I believe you're misunderstanding what the OP means about "long-term" memory. From what I can tell, it's not actively modifying the weights of the underlying model, it just "remembers" things from a high number of tokens into the past of its context. The point is that this allows it to remember something it read ~200 pages ago in a very long context window, not that it can remember something from one session into another clean session.

AlexCoventry a day ago | parent [-]

This model has fast weights, which actually are modified during inference.

energy123 a day ago | parent [-]

Marketplace for fast weights inbound

dmix a day ago | parent | prev [-]

In something like Cursor if it messes something up your can click 'undo'. I'd imagine a small snapshot would only persisted to the memory if you keep it's output and even then it's mostly just a summary.

There's probably lots of small signals of "the user is happy with the output" plus the longer the history the more it will converge on the middle of being what you want. Including when the user says "don't do [x]" which override past stuff.

CooCooCaCha a day ago | parent | prev [-]

I mean ideally AI would be resilient to junk, don't you think?

vlovich123 a day ago | parent | next [-]

Humans are pretty vulnerable to junk so I’m not sure.

amarant a day ago | parent | prev [-]

Ideally, you'd run your own instance of this, I think.

I can see a product where you purchase a model that has basic training, and then, using the features outlined in the paper, it learns on the fly from your usage.

I can also see there being a secondary market for specially trained models, long-term memory filled with some specific skill, done in some specific way. To make a silly example, imagine buying a licence to Torvald's OS coding assistant, ready to insult your prs before you even commit them!(And possibly help you write code in Torvald's style too)

This would of course require Linus to use the model enough for it to learn,I won't comment on the likelihood of that happening: it's just a silly example after all

idiotsecant a day ago | parent | prev | next [-]

The is the start of what I always thought an AI should have - a limbic system. Humans don't store memory based on novelty, they store it based on emotional content. This is where I was afraid of the tiger, this is where I smelled delicious food, this was what it felt like when I was victorious in the hunt.

AI needs an internal emotional state because that's what drives attention and memory. AI needs to want something.

luckydata a day ago | parent | next [-]

That would be the biggest mistake anyone could do. I hope nobody goes down this route. AI "wanting" things are an enormous risk to alignment.

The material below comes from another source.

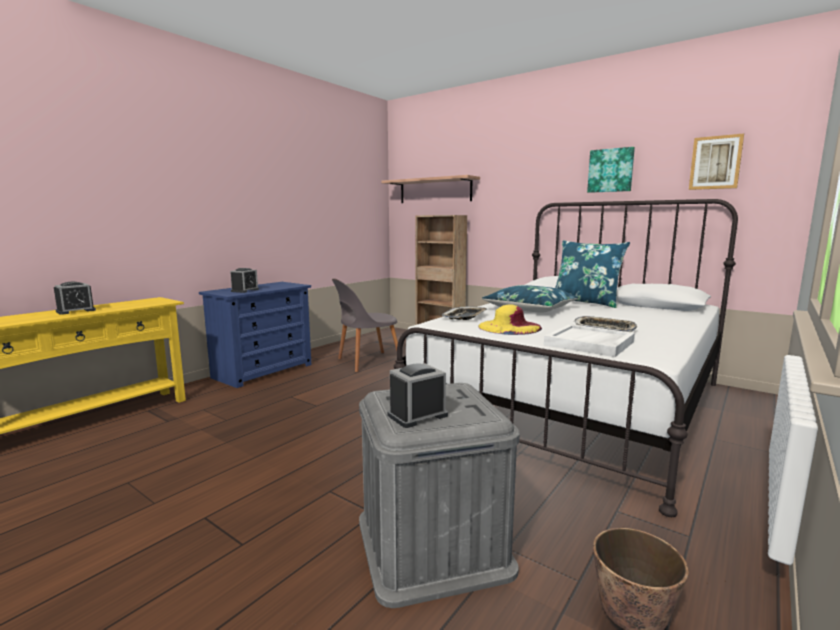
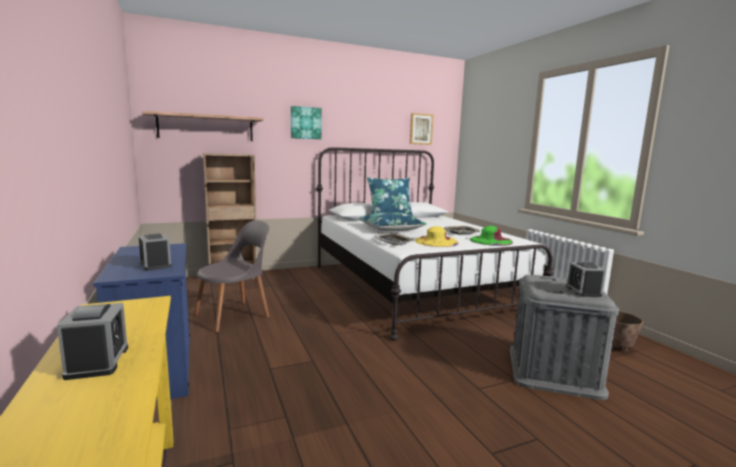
camera: 60 degrees left, 0 degrees up
(367, 362) = (235, 315): grey chair -> grey chair turned 135 degrees counterclockwise
(589, 343) = (490, 241): white tray -> green hat
(610, 170) = (366, 127): picture -> picture (305, 123)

pixl97 a day ago | parent | next [-]

I mean setting any neural net with a 'goal' is really just defining a want/need. You can't just encode the entire problemspace of reality, you have to give the application something to filter out.

idiotsecant a day ago | parent | prev [-]

At some point I think we'll have to face the idea that any AI more intelligent than ourselves will by definition be able to evade our alignment tricks.

luckydata a day ago | parent [-]

equating more intelligent to "wanting things" is a fallacy. You can have a hyper intelligent computer that simply waits for you to ask it to do a job, or you can endow it with the digital equivalent of hunger and reproductive instincts and it will behave completely differently.

We would be INSANE to pursue giving that type of instincts to AIs.

drdeca 18 hours ago | parent | next [-]

For some senses of “wanting things”, I think it might be hard to make a powerful AI that couldn’t be easily modified to produce one that “wants things” in some sense.

So, if it would be bad thing for one to be made that “wants things” in any reasonable sense of the phrase, then it would probably be bad for J Random to be able to take a copy of a powerful AI and modify it in some way, because someone is likely to try doing that.

Of course, perhaps the best way to make sure that J Random doesn’t have the ability to do that, is to make sure no one does.

sayamqazi 14 hours ago | parent | prev [-]

You are making a claim that "Intelligenece" is separable from other things found in humans and other animals. There is no proof or example supporting this.

I have come to beleive that we will only be able to truly replicate intelligence if the system was trying to preserve itself. Its the biggest incentive ever to do intelligent things.

red75prime 11 hours ago | parent | prev [-]

...this is where I randomly decided to remember this particular day of my life. Yep, I indeed did it because why not. No, it didn't work particularly well, but I do remember some things about that day.

I mean it's not just automatic thing with no higher-level control.

falcor84 10 hours ago | parent | prev | next [-]

I read that this works on humans too. Minds can break.

photochemsyn a day ago | parent | prev [-]

This is no different from what happens to humans if they're locked into cult programming situations, they'll start believing and regurgitating all kinds of nonsense if their information stream is tightly curated,

Practically, for use with a codebase development effort, if the model remembers the original design decisions, the discussions about costs and benefits, then can remember all that much later in the process, it's going to start getting really good at thinking about what the next step is, or even to make decisions about when a major refactor is neede, etc.